We have almost no information in the Tipitaka about the ancient Buddhist marriage ceremony other than that the bride was bedecked with garlands (A.V,264) and that her father tipped water over her's and the groom’s hands as a symbol of giving her away (Ja.III,286).
Traditionally, Buddhists practised the form of marriage which prevailed in the society in which they lived. Although the Buddha did not advocate any particular form of marriage, we can assume that he favoured monogamy. His father Suddhodana had two wives and as a prince he could have had several wives also, but he chose to have only one. In a discourse on marriage the Buddha only discusses monogamy, again implying that he accepted this as the best form of marriage (A.IV,91). Having been both a husband and a father, the Buddha was able to speak of marriage and parenthood from personal experience. A husband, he said, should honour and respect his wife, never disparage her, be faithful to her, give her authority and provide for her financially. A wife should do her work properly, manage the servants, be faithful to her husband, protect the family income and be skilled and diligent (D.III,190).
The Buddha said that if a husband and wife love each other deeply and have similar kamma they may be able to renew their relationship in the next life (A.II,161). He also said that a couple who are following the Dhamma will ‘speak loving words to each other’ (annamannm piyamvada, A.II,59) and that ‘to cherish one’s children and spouse is the greatest blessing’ (puttadarassa samgaho etam mamgalam uttamam, Sn.262). He criticized the brahmans for buying their wives rather than ‘coming together in harmony and out of mutual affection’ (sampiyena pi samvasam samaggatthaya sampavattenti, A.II,222), implying that he thought this motive for marriage far better. Upholding fidelity in marriage he taught that adultery (aticariya) is against the third Precept.
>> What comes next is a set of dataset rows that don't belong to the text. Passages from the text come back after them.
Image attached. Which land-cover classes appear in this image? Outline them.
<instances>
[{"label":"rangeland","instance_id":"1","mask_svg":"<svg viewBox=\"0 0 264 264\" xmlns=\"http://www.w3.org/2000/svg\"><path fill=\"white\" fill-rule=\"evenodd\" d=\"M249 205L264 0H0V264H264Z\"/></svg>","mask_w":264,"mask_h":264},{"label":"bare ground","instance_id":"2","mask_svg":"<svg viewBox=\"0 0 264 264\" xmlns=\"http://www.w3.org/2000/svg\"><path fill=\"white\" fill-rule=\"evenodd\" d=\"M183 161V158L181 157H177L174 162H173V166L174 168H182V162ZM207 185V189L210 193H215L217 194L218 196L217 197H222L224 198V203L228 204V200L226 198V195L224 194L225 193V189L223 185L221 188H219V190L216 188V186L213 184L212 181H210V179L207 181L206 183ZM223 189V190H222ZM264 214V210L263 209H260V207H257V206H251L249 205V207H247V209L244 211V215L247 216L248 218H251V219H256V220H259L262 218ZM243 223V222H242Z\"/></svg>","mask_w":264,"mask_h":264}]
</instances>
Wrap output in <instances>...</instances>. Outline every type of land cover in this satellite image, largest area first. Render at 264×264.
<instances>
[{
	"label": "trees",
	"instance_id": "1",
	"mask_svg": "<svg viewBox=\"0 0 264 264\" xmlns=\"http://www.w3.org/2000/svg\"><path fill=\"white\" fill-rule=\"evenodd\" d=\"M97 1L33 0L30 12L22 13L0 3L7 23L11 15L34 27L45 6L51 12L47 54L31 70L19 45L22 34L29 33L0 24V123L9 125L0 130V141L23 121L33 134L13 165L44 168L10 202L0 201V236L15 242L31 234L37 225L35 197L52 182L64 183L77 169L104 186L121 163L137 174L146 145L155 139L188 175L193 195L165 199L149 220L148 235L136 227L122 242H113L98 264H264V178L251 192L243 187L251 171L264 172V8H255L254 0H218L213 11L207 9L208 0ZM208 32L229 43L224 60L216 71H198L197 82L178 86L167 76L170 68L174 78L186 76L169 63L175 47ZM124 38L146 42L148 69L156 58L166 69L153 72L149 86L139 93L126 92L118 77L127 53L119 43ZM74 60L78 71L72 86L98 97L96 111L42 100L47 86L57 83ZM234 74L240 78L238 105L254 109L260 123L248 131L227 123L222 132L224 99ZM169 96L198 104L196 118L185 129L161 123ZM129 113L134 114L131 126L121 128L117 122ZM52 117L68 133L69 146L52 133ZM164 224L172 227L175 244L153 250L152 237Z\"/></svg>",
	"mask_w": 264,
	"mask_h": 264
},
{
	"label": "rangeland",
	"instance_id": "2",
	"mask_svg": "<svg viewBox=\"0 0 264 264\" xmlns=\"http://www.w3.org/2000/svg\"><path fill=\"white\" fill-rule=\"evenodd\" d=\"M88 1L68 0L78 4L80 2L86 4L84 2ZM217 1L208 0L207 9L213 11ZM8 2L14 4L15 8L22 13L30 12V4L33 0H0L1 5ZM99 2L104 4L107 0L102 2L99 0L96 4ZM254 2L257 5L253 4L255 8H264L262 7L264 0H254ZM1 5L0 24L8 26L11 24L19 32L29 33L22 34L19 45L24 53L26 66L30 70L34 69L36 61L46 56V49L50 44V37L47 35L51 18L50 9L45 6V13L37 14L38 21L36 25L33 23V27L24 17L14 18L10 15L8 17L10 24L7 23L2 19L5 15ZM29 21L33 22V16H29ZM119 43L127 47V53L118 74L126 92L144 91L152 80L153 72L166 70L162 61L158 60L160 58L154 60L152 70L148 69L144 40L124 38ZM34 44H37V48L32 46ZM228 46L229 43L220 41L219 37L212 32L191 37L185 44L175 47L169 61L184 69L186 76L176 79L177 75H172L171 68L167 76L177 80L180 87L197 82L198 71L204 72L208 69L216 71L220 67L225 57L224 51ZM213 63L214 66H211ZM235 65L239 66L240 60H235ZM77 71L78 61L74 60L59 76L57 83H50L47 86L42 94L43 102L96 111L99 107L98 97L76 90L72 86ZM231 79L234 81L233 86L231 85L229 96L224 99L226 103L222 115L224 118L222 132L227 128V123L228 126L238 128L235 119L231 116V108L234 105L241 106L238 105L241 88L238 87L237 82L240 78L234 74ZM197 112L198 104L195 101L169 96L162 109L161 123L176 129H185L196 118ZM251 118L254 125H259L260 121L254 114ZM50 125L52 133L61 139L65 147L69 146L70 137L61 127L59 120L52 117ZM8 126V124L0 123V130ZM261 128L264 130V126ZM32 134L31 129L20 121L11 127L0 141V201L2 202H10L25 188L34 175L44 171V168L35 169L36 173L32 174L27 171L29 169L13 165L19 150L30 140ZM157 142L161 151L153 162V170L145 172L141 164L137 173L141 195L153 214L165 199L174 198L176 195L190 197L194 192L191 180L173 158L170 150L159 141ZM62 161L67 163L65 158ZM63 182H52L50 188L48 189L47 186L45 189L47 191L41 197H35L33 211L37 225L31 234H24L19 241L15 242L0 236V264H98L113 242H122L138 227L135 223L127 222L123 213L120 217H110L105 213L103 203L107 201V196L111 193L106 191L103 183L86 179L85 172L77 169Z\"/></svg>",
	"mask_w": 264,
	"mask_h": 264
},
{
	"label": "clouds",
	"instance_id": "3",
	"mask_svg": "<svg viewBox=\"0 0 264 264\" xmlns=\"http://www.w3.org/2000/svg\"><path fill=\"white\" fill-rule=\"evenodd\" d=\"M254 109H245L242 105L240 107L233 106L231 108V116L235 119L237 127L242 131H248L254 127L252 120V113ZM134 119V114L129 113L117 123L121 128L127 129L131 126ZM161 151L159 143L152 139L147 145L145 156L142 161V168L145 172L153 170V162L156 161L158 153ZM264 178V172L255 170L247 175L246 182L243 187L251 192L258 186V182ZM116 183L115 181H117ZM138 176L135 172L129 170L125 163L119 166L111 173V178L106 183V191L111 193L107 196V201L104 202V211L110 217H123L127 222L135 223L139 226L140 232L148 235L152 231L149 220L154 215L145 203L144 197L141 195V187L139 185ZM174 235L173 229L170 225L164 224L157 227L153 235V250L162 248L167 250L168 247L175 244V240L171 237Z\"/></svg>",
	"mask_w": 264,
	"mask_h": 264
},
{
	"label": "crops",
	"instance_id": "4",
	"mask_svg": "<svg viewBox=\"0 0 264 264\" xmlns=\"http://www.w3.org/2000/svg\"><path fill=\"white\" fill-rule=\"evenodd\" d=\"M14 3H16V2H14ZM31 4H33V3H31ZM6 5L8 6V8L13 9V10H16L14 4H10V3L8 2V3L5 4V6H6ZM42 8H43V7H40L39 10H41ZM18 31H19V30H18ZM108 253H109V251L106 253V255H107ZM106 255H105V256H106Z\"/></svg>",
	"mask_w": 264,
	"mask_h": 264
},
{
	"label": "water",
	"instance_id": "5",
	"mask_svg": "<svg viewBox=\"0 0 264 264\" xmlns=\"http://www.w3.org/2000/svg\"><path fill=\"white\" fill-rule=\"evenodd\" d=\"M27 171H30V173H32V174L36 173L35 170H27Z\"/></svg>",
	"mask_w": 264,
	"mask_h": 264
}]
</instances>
The ideal couple in the Buddhist scriptures are Nakulamata and Nakulapita. Nakutapita said that since his wife ‘was brought to my house when he was a young man and she a young girl, I have never transgressed against her even in thought much less in deed’ (A.II,61). The Buddha told him that he was ‘blessed, truly blessed to have Nakulamata full of compassion for you, concerned with your welfare, as your mentor and counsellor’ (A.III,298).
It seems that throughout history most ordinary Buddhists have been monogamous, although kings were sometimes polygamous and polyandry was common in Tibet until just recently. In the highlands of Sri Lanka during the medieval period polyandry was practiced. Today monogamy is the only legally accepted form of marriage in all Buddhist countries although the king of Bhutan has two wives, both sisters. There is no specific Buddhist wedding ceremony; different countries have their own customs which monks do not perform or participate in. However, just before or after the marriage the bride and groom often go to a monastery to receive a blessing from a monk.
Because Buddhism sees marriage as a social arrangement and not as a sacrament as in Christianity, it accepts that if two married people agree to end their relationship they can do so. Buddhism and all Buddhist countries have always seen marriage as an institution worth supporting and maintaining but at the same time they have never had legal restrictions on divorce. I have been unable to find any information in the Tipitaka about divorce. It seems, at least during the Buddha’s time, that divorce was an informal affair. If a wife did not like her husband she would simply leave, return to her home and if she wanted, try to find another husband. Law books like Manusurti show that divorce, at least for Hindus, became subject to various legal restrictions and obligations.
The pictures above are (from top to bottom) a Burmese, a Thai, a Sri Lankan and a Tibetan bride and groom.